Data for this task —
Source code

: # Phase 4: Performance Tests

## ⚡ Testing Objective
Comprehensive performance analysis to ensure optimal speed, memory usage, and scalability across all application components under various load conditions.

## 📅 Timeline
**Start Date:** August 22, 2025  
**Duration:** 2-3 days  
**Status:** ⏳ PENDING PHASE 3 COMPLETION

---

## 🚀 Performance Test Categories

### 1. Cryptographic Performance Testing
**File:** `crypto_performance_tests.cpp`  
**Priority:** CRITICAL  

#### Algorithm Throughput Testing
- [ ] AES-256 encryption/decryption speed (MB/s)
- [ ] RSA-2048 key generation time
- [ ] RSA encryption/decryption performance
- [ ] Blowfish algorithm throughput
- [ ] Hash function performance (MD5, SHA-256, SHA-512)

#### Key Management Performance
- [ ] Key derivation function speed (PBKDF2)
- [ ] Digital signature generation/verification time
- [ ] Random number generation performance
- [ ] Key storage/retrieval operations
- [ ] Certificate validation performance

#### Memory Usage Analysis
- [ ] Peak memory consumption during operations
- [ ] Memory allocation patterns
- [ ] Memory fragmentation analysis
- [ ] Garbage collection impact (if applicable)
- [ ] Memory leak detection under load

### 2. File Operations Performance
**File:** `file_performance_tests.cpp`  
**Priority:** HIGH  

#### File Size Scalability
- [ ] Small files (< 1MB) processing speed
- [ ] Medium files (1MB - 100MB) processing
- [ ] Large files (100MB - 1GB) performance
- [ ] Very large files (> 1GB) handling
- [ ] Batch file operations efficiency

Prompt — Repeat each entry above exactly as it appears.

Solution —
Source code

: # Phase 4: Performance Tests

## ⚡ Testing Objective
Comprehensive performance analysis to ensure optimal speed, memory usage, and scalability across all application components under various load conditions.

## 📅 Timeline
**Start Date:** August 22, 2025  
**Duration:** 2-3 days  
**Status:** ⏳ PENDING PHASE 3 COMPLETION

---

## 🚀 Performance Test Categories

### 1. Cryptographic Performance Testing
**File:** `crypto_performance_tests.cpp`  
**Priority:** CRITICAL  

#### Algorithm Throughput Testing
- [ ] AES-256 encryption/decryption speed (MB/s)
- [ ] RSA-2048 key generation time
- [ ] RSA encryption/decryption performance
- [ ] Blowfish algorithm throughput
- [ ] Hash function performance (MD5, SHA-256, SHA-512)

#### Key Management Performance
- [ ] Key derivation function speed (PBKDF2)
- [ ] Digital signature generation/verification time
- [ ] Random number generation performance
- [ ] Key storage/retrieval operations
- [ ] Certificate validation performance

#### Memory Usage Analysis
- [ ] Peak memory consumption during operations
- [ ] Memory allocation patterns
- [ ] Memory fragmentation analysis
- [ ] Garbage collection impact (if applicable)
- [ ] Memory leak detection under load

### 2. File Operations Performance
**File:** `file_performance_tests.cpp`  
**Priority:** HIGH  

#### File Size Scalability
- [ ] Small files (< 1MB) processing speed
- [ ] Medium files (1MB - 100MB) processing
- [ ] Large files (100MB - 1GB) performance
- [ ] Very large files (> 1GB) handling
- [ ] Batch file operations efficiency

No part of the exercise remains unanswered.